Après la victoire de Hamilton, McLaren confirme : le châssis de Ferrari reste le meilleur

McLaren n'en doute pas après la victoire de Hamilton : Ferrari a bien le meilleur châssis
McLaren n'en doute pas après la victoire de Hamilton : Ferrari a bien le meilleur châssis

Andrea Stella a déclaré que le châssis de Ferrari était aujourd’hui le plus performant du plateau F1, après la victoire de Lewis Hamilton au Grand Prix de Barcelone.

Barcelone met en évidence le potentiel du monocoque Ferrari

Le circuit catalan, réputé pour ses virages variés, a révélé une supériorité en secteur central : la Scuderia a affiché les temps les plus rapides dans les courbes à vitesse moyenne, tandis que les lignes droites restaient dominées par Mercedes. Cette dualité confirme les observations de Stella selon lesquelles le nouveau package aérodynamique de Ferrari a une influence décisive sur l’adhérence en virage.

En qualifications, la Ferrari a montré une constance qui a conforté l’idée d’un châssis supérieur, même si la puissance brute de Mercedes a encore conservé l’avantage en ligne droite.

McLaren : forces ponctuelles et axes d’amélioration

Lando Norris a profité d’une stratégie à trois arrêts et d’un Virtual Safety Car opportun pour grimper sur le podium, témoignant d’une compétitivité notable dans les virages rapides (segments 3, 9 et 14 du circuit).

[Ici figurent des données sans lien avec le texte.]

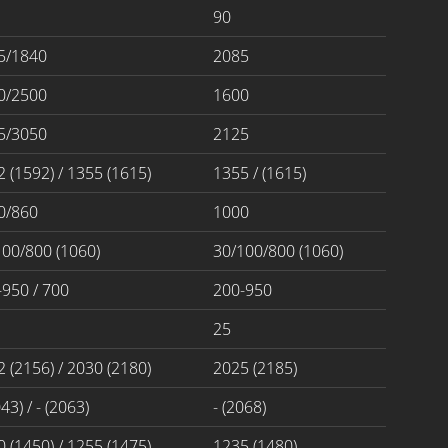
90
5/1840
2085
0/2500
1600
5/3050
2125
 (1592) / 1355 (1615)
1355 / (1615)
0/860
1000
100/800 (1060)
30/100/800 (1060)
-950 / 700
200-950
25
 (2156) / 2030 (2180)
2025 (2185)
043) / - (2063)
- (2068)
 (1450) / 1255 (1475)
1235 (1480)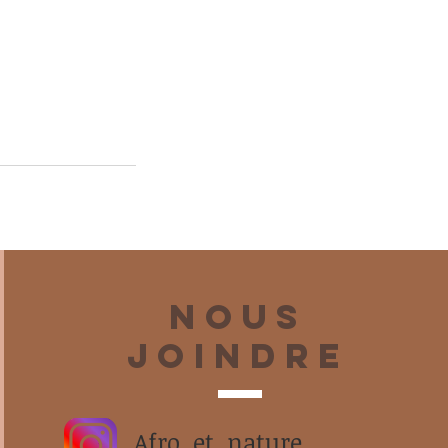
Nous
joindre
Afro_et_nature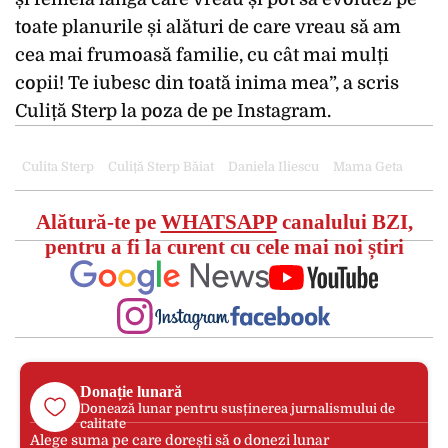
toate planurile și alături de care vreau să am
cea mai frumoasă familie, cu cât mai mulți
copii! Te iubesc din toată inima mea”, a scris
Culiță Sterp la poza de pe Instagram.
Culita Sterp
Culiță Sterp Băiat
Daniela Iliescu
Mama Geta
Alătură-te pe
WHATSAPP
canalului BZI,
pentru a fi la curent cu cele mai noi știri
Donație lunară
Donează lunar pentru susținerea jurnalismului de
calitate
Alege suma pe care dorești să o donezi lunar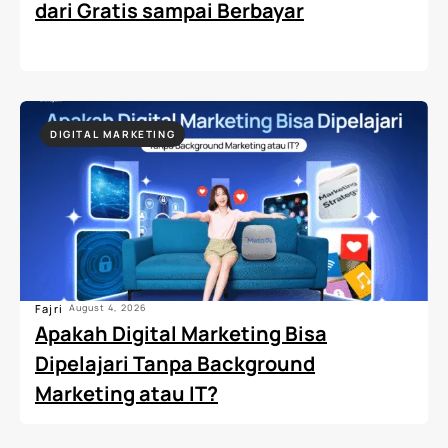
dari Gratis sampai Berbayar
DIGITAL MARKETING
Fajri
August 4, 2026
Apakah Digital Marketing Bisa
Dipelajari Tanpa Background
Marketing atau IT?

Stella a toutefois pointé trois déficits majeurs : un manque d’appui aérodynamique dans les virages à vitesse moyenne et lente, une gestion pneumatique insuffisante en qualification, et une perte de temps au départ du tour. Pour y remédier, McLaren doit augmenter la charge sur les pneus et affiner la dynamique d’entrée dans le premier virage.

Kimi Antonelli devant Lando Norris lors du Grand Prix de Barcelone

Mercedes reste le benchmark global du package châssis‑moteur

Malgré des défaillances en virage, la combinaison châssis‑motorisation de Mercedes demeure, selon Stella, la référence globale. Sur un tour complet, la puissance du groupe motopropulseur alliée à une aérodynamique équilibrée place Mercedes en tête du classement global, même si le circuit de Barcelone favorise les qualités de Ferrari en courbe.

George Russell devant Kimi Antonelli au Grand Prix de Barcelone

Prochain défi : le circuit autrichien

Stella anticipe une nouvelle dynamique à Spielberg, où la priorité sera la stabilité au freinage en ligne droite et la maîtrise des virages à faible vitesse. Il estime que Ferrari conservera son avance en virage, tandis que Mercedes pourra exploiter son avantage global grâce à un package plus complet.

« Nous concentrons nos efforts sur l’amélioration de l’aérodynamique et sur l’optimisation des pneus », a résumé le directeur de McLaren, rappelant que les équipes poursuivent leurs développements indépendamment des performances concurrentes.